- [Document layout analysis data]
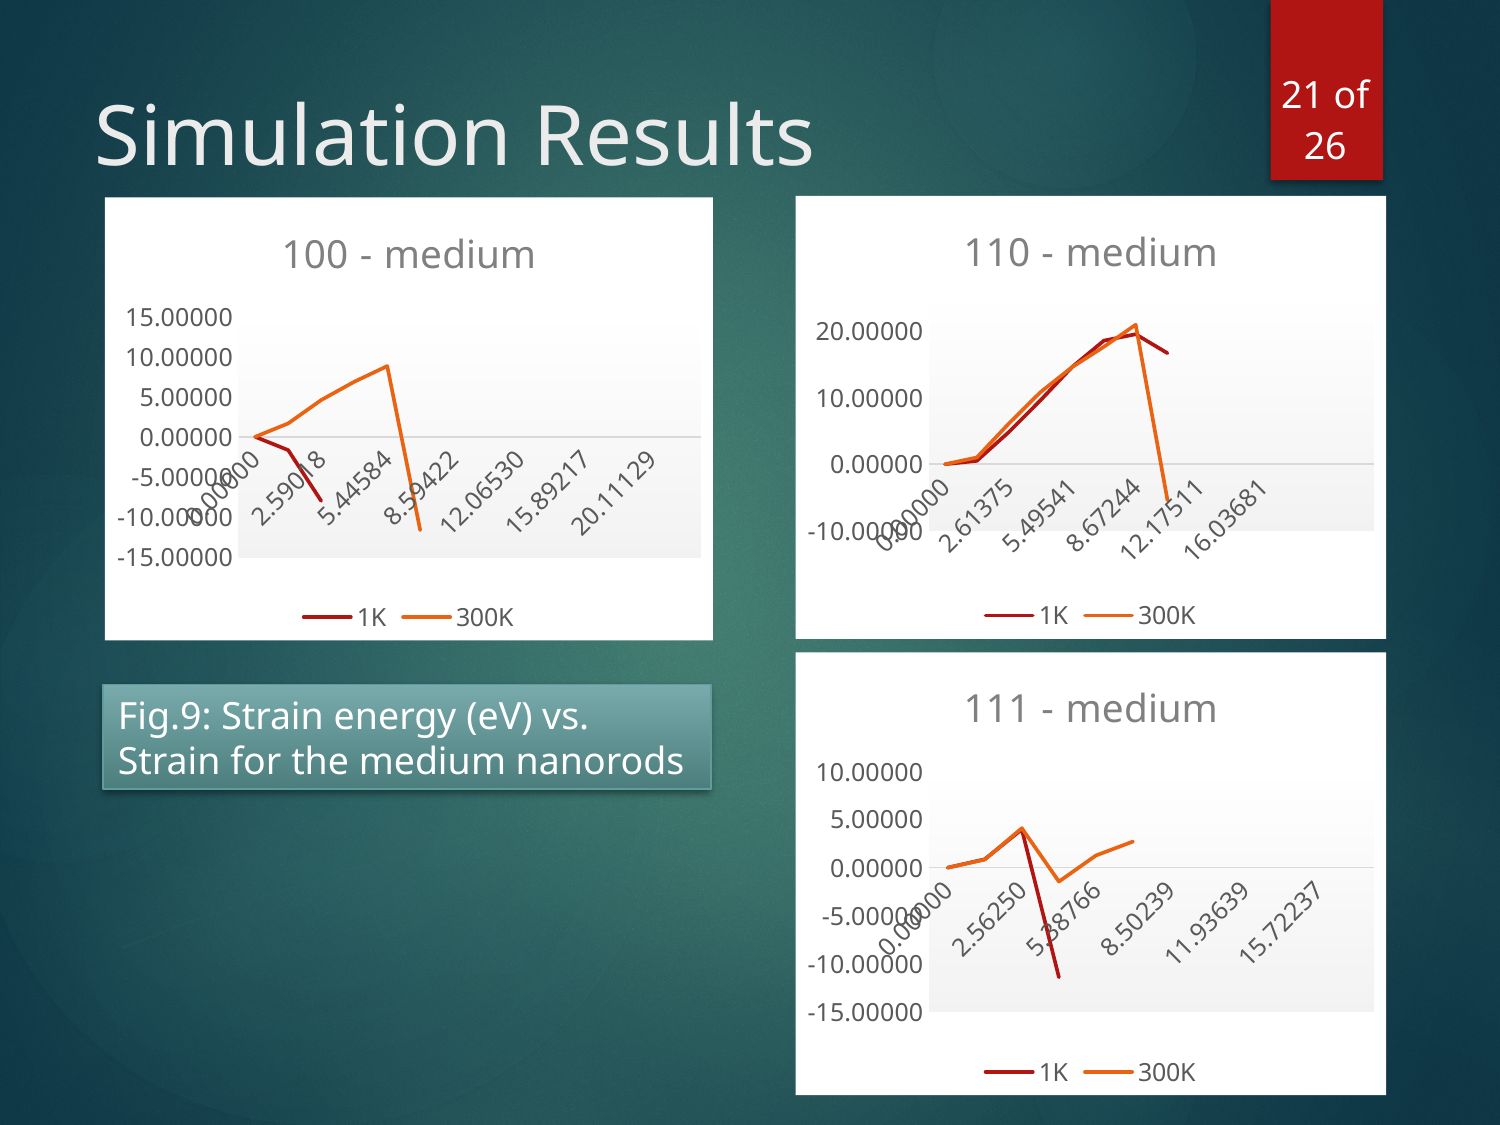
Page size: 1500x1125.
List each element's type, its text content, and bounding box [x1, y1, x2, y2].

chart [795, 195, 1387, 640]
text_box Fig.9: Strain energy (eV) vs. Strain for the medium nanorods [102, 684, 712, 790]
chart [795, 651, 1387, 1096]
title Simulation Results [79, 74, 1237, 304]
chart [104, 197, 714, 641]
slide_number 21 of 26 [1264, 48, 1387, 175]
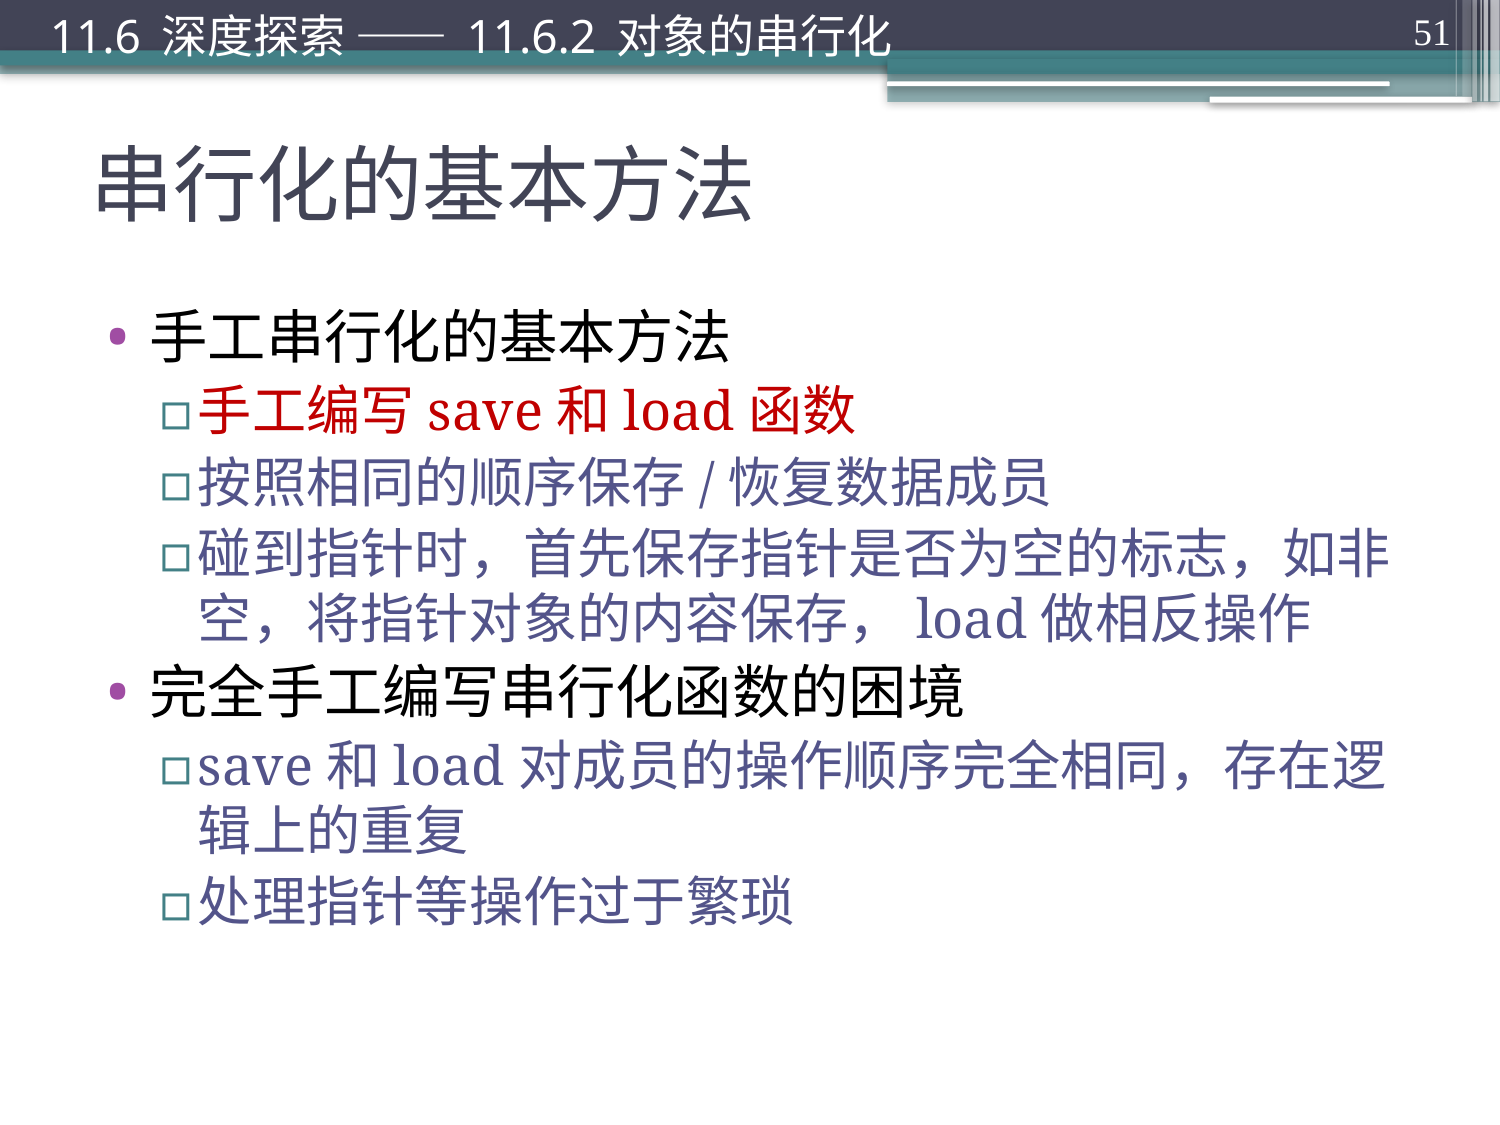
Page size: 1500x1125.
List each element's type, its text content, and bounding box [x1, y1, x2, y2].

list 手工串行化的基本方法 手工编写save和load函数 按照相同的顺序保存/恢复数据成员 碰到指针时，首先保存指针是否为空的标志，如非空，将指针对象的内容保存，load做相反操作 完全手工编写串行化函数的困境 save和load对成员的操作顺序完全相同，存在逻辑上的重复 处理指针等操作过于繁琐 [75, 292, 1425, 1079]
slide_number 51 [1340, 0, 1466, 61]
title 串行化的基本方法 [75, 94, 1425, 270]
text_box 11.6 深度探索 —— 11.6.2 对象的串行化 [35, 0, 1313, 71]
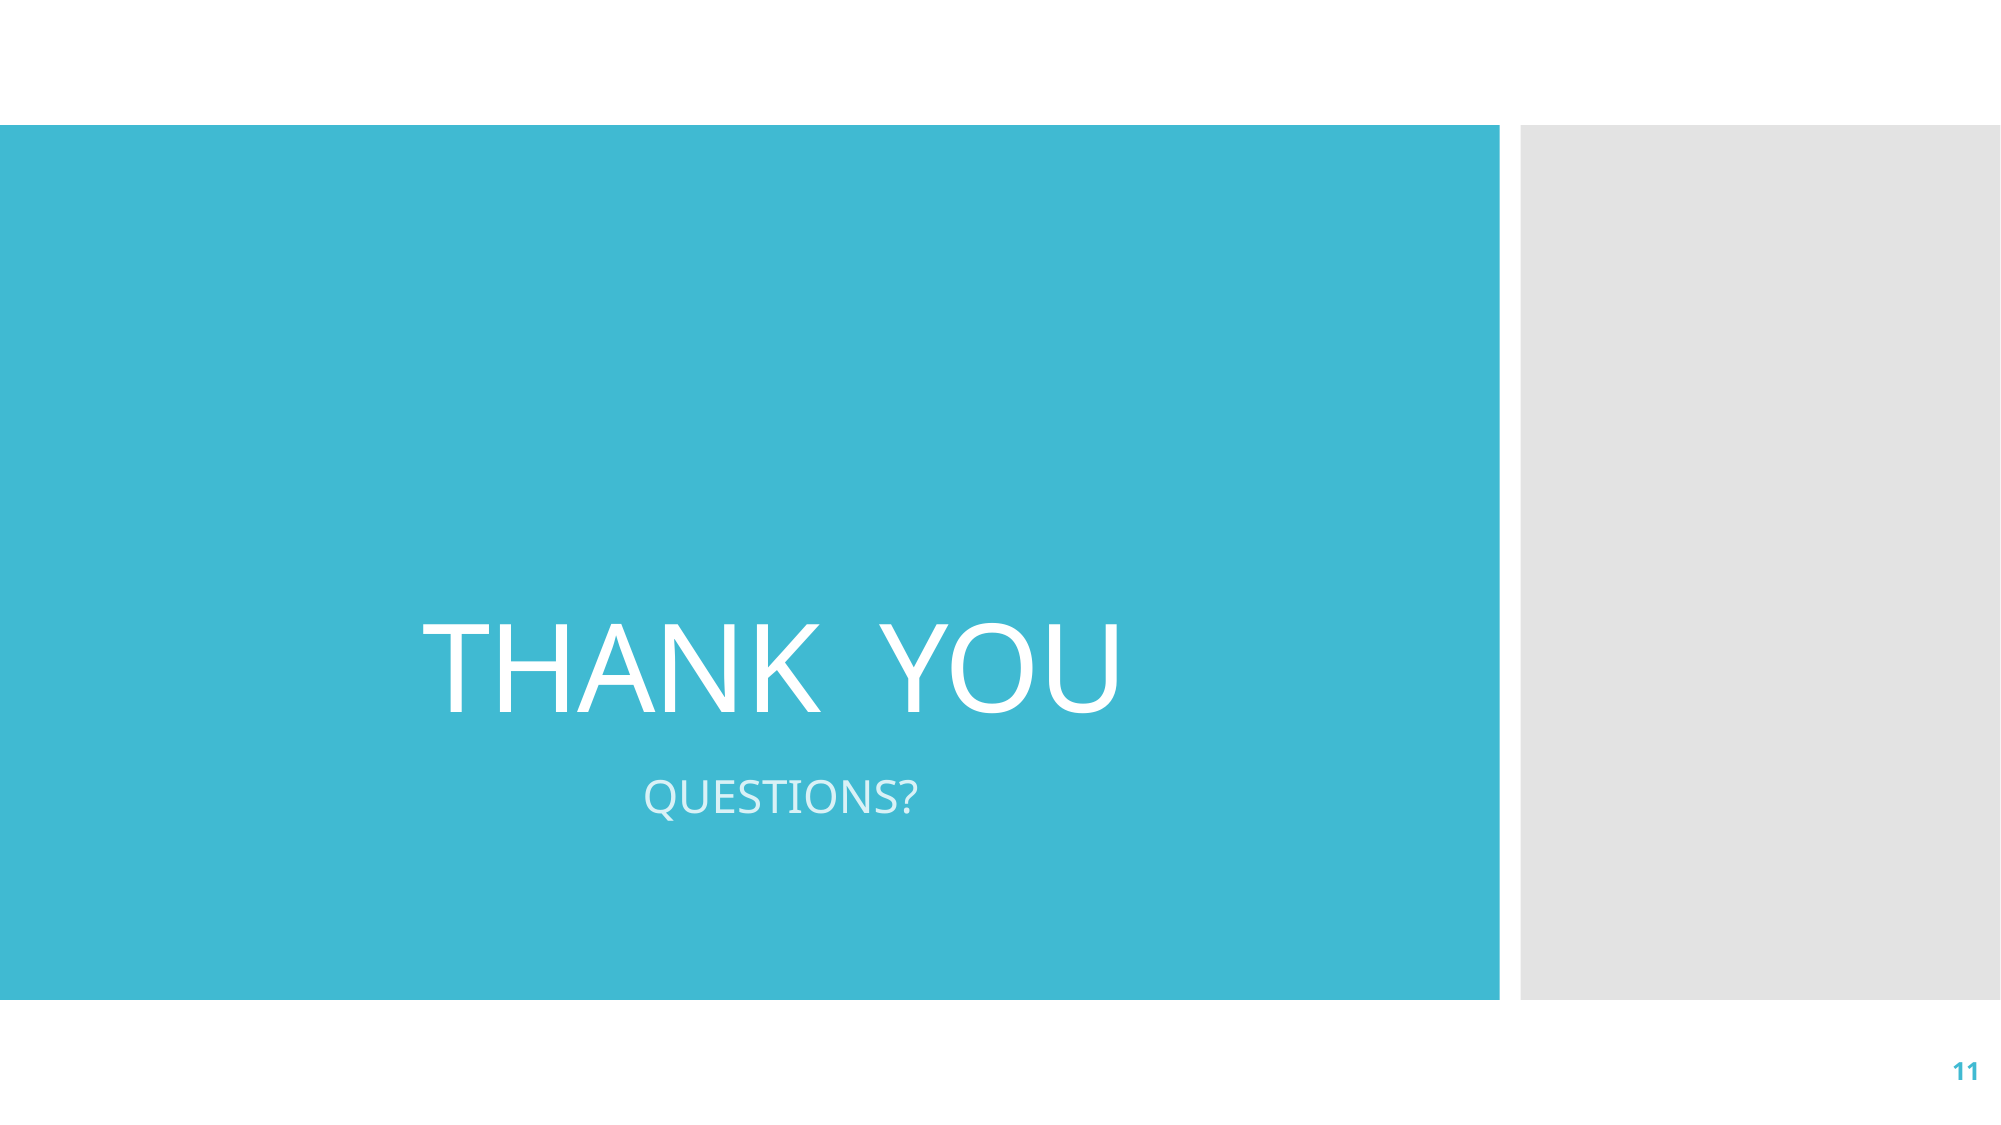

- [Exercise] Without the pictures, repeat all the records word for word.

- [Response area]
Page size: 1500x1125.
List each element's type, its text content, and bounding box [x1, y1, x2, y2].

chart [795, 195, 1387, 640]
text_box Fig.9: Strain energy (eV) vs. Strain for the medium nanorods [102, 684, 712, 790]
chart [795, 651, 1387, 1096]
title Simulation Results [79, 74, 1237, 304]
chart [104, 197, 714, 641]
slide_number 21 of 26 [1264, 48, 1387, 175]
Page size: 1500x1125.
List each element's type, its text content, and bounding box [x1, y1, x2, y2].

list 手工串行化的基本方法 手工编写save和load函数 按照相同的顺序保存/恢复数据成员 碰到指针时，首先保存指针是否为空的标志，如非空，将指针对象的内容保存，load做相反操作 完全手工编写串行化函数的困境 save和load对成员的操作顺序完全相同，存在逻辑上的重复 处理指针等操作过于繁琐 [75, 292, 1425, 1079]
slide_number 51 [1340, 0, 1466, 61]
title 串行化的基本方法 [75, 94, 1425, 270]
text_box 11.6 深度探索 —— 11.6.2 对象的串行化 [35, 0, 1313, 71]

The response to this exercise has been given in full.